* [Activités]
- a) Citez le passage du texte sur l'Eucharistie qui va de « Il se distribue » à « consacré, transformé, transsubstantié. ».
- b) Rédigez la suite du texte sur l'Eucharistie à partir de l'endroit où il s'interrompt.

* [Texte fourni]
Dans le pain rompu, le Seigneur se distribue lui-même. Le geste de rompre
fait aussi mystérieusement allusion à sa mort, à son amour jusqu'à la mort.
Il se distribue lui-même, le vrai "pain pour la vie du monde"
(cf. Jn 6, 51). La nourriture dont l'homme a besoin au plus
profond de lui-même est la communion avec Dieu lui-même. Rendant grâce et
bénissant, Jésus transforme le pain, il ne donne plus du pain terrestre,
mais la communion avec lui-même. Cette transformation, cependant, veut être
le commencement de la transformation du monde. Afin qu'il devienne un monde
de résurrection, un monde de Dieu. Oui, il s'agit d'une transformation. De
l'homme nouveau et du monde nouveau qui prennent leur commencement dans le
pain consacré, transformé, transsubstantié.
Nous avons dit que le fait de rompre le pain est un geste de communion,
d'union par le fait de partager. Ainsi, dans le geste même est déjà indiquée
la nature profonde de l'Eucharistie: elle est agape, elle est amour rendu
corporel. Dans le mot "agape" les significations d'Eucharistie et
d'amour s'interpénètrent. Dans le geste de Jésus qui rompt le pain, l'amour
auquel nous participons a atteint sa radicalité extrême: Jésus se laisse
rompre comme pain vivant. Dans le pain distribué nous reconnaissons le
mystère du grain de blé, qui meurt et qui ainsi porte du fruit. Nous
reconnaissons la nouvelle multiplication des pains, qui vient de la mort du
grain de blé et qui continuera jusqu'à la fin du monde. En même temps nous
voyons que l'Eucharistie ne peut jamais être seulement une action
liturgique. Elle est complète seulement si l'agape liturgique devient amour
dans le quotidien. Dans le culte chrétien les deux choses deviennent une -
le fait d'être comblés par le Seigneur dans l'acte cultuel et le culte de
l'amour à l'égard du prochain. Demandons en ce moment au Seigneur la grâce
d'apprendre à vivre toujours mieux le mystère de l'Eucharistie si bien que
de cette façon la transformation du monde trouve son commencement.
Après le pain, Jésus prend la coupe remplie de vin. Le Canon romain qualifie
la coupe que le Seigneur donne à ses disciples, de "praeclarus calix"

* [Données fournies]
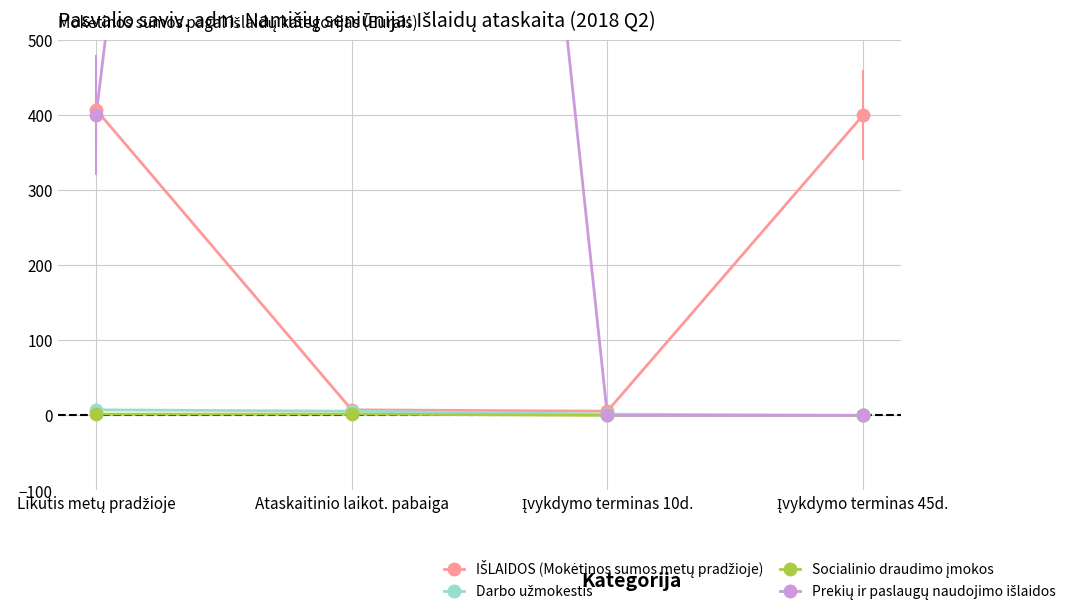

Which series changed the most between Įvykdymo terminas 10d. and Įvykdymo terminas 45d.?

IŠLAIDOS (Mokėtinos sumos metų pradžioje)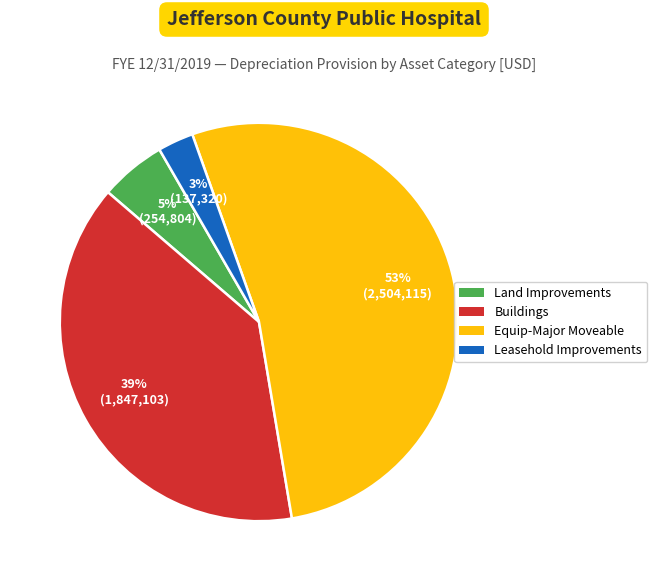

To the nearest percent, what is the difference between the Land Improvements and Buildings slice percentages?

34%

* [Réponses aux activités]
- a)
Il se distribue lui-même, le vrai "pain pour la vie du monde"
(cf. Jn 6, 51). La nourriture dont l'homme a besoin au plus
profond de lui-même est la communion avec Dieu lui-même. Rendant grâce et
bénissant, Jésus transforme le pain, il ne donne plus du pain terrestre,
mais la communion avec lui-même. Cette transformation, cependant, veut être
le commencement de la transformation du monde. Afin qu'il devienne un monde
de résurrection, un monde de Dieu. Oui, il s'agit d'une transformation. De
l'homme nouveau et du monde nouveau qui prennent leur commencement dans le
pain consacré, transformé, transsubstantié.

- b)
(de coupe glorieuse), faisant allusion ainsi au
Psaume 22 [23], ce Psaume qui parle de Dieu comme du Pasteur puissant et
bon. On y lit: "Tu prépares la table pour moi devant mes ennemis... ma coupe
est débordante" - calix praeclarus. Le Canon romain interprète ces paroles
du Psaume comme une prophétie qui se réalise dans l'Eucharistie: Oui, le
Seigneur nous prépare la table au milieu des menaces de ce monde, et il nous
donne la coupe glorieuse - la coupe de la grande joie, de la vraie fête, à
laquelle tous nous aspirons ardemment - la coupe remplie du vin de son
amour. La coupe signifie les noces : maintenant est arrivée l'«heure », à
laquelle les noces de Cana avaient fait allusion de façon mystérieuse. Oui,
l'Eucharistie est plus qu'un banquet, c'est un festin de noces. Et ces noces
se fondent dans l'auto-donation de Dieu jusqu'à la mort. Dans les paroles de
la dernière Cène de Jésus et dans le Canon de l'Église, le mystère solennel
des noces se cache sous l'expression « novum Testamentum ». Cette
coupe est le nouveau Testament - « la nouvelle Alliance en mon sang », tel
que Paul rapporte les paroles de Jésus sur la coupe dans la deuxième lecture
d'aujourd'hui (1 Co 11, 25). Le Canon romain
ajoute : « de l'alliance nouvelle et éternelle » pour exprimer
l'indissolubilité du lien nuptial de Dieu avec l'humanité. Le motif pour
lequel les anciennes traductions de la Bible ne parlent pas d'Alliance mais
de Testament, se trouve dans le fait que ce ne sont pas deux contractants à
égalité qui ici se rencontrent, mais entre en jeu l'infinie distance entre
Dieu et l'homme. Ce que nous appelons nouvelle et ancienne Alliance n'est
pas un acte d'entente entre deux parties égales, mais le simple don de Dieu
qui nous laisse en héritage son amour - lui-même. Certes, par ce don de son
amour, abolissant toute distance, il nous rend finalement vraiment «
partenaire » et le mystère nuptial de l'amour se réalise.
Pour pouvoir comprendre ce qui arrive là en profondeur, nous devons écouter
encore plus attentivement les paroles de la Bible et leur signification
originaire. Les savants nous disent que, dans les temps lointains dont nous
parlent les histoires des Pères d'Israël, « ratifier une alliance »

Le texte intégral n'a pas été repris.